### Source extract
- Opening Delimiter -

I would've just said "Wth Wael what did I tell you about clothes and my place?!" I'd throw some clothes in your general direction then point out that the quote stated the opposite of the paper. So, whatever your bottomless *** was doing while reading it was affecting your focus apparently.

dopandaswearpradaJanuary 22, 2014 7:58 AM

@ Skeptical • December 31, 2013 10:27 AM

Yes - this is about institutions. I had a reply to you made out originally which quite honestly was very good and we could have had a compelling banter back and forth pre-snowden if you were in the mood for it.

Certain people in official positions do not like me. Nothing serious that I have done but I think we all are worldly enough to know if somebody in authority is obsessed with you they'll find something to pin on you sooner or later. What was it Lao Tzu said about more laws and bandits?

So we cannot have that conversation. Because we are not far from the day when computerized stylometric analytics can identify everybody's real life name automatically.

Self censorship is real and not just 'silliness'. It is like a police checkpoint for car insurance. In practice it hardly affects anybody but also in practice everybody only pays their car insurance because one day it could be them being flagged down.

- Closing Delimiter -

### Supplied entries
- Opening Delimiter -

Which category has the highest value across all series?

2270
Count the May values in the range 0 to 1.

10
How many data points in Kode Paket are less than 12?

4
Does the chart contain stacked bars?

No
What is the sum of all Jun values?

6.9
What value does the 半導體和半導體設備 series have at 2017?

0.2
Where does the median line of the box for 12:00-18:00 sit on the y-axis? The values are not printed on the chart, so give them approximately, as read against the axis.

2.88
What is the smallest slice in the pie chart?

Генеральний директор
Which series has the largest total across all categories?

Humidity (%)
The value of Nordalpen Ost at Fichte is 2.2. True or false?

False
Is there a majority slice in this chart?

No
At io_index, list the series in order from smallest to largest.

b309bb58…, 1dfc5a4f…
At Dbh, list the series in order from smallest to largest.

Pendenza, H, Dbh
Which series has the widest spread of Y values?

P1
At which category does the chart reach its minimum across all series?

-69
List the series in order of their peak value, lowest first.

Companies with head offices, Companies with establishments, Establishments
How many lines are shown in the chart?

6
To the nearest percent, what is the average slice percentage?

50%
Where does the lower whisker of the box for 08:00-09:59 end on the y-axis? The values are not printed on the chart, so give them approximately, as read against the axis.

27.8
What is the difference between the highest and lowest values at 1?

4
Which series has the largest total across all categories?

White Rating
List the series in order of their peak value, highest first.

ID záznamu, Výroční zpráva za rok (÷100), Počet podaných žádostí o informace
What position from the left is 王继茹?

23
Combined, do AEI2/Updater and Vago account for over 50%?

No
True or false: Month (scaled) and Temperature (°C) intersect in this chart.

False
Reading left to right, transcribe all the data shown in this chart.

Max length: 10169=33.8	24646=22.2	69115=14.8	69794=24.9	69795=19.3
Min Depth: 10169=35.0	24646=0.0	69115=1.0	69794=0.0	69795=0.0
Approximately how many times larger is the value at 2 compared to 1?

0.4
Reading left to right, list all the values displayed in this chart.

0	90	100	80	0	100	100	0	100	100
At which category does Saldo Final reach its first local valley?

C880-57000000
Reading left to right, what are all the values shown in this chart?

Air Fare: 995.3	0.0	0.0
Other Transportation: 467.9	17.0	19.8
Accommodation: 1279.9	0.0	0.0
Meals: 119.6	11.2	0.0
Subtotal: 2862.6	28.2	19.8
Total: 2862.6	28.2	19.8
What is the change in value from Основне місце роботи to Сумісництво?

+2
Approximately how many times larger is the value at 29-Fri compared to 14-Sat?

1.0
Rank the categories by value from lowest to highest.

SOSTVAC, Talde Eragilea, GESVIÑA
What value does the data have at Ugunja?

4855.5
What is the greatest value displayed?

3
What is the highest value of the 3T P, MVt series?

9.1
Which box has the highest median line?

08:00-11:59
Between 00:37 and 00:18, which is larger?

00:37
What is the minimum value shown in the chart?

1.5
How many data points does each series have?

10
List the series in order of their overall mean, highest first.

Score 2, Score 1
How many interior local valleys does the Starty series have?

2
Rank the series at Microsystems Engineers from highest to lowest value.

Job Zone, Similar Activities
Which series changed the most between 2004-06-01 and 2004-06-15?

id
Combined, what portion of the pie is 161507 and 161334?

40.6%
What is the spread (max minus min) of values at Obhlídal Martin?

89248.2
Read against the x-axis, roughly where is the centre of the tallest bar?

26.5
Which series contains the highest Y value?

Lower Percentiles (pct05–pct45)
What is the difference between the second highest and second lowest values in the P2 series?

- Closing Delimiter -

### Assigned task A
In the comment thread, what is self censorship compared to?
### Assigned task B
List every personal name or user name that appears in the comment thread.
Nothing in the listing is needed here.

### Solution A
A police checkpoint for car insurance.

### Solution B
Wael, dopandaswearprada, Skeptical, snowden (in "pre-snowden"), Lao Tzu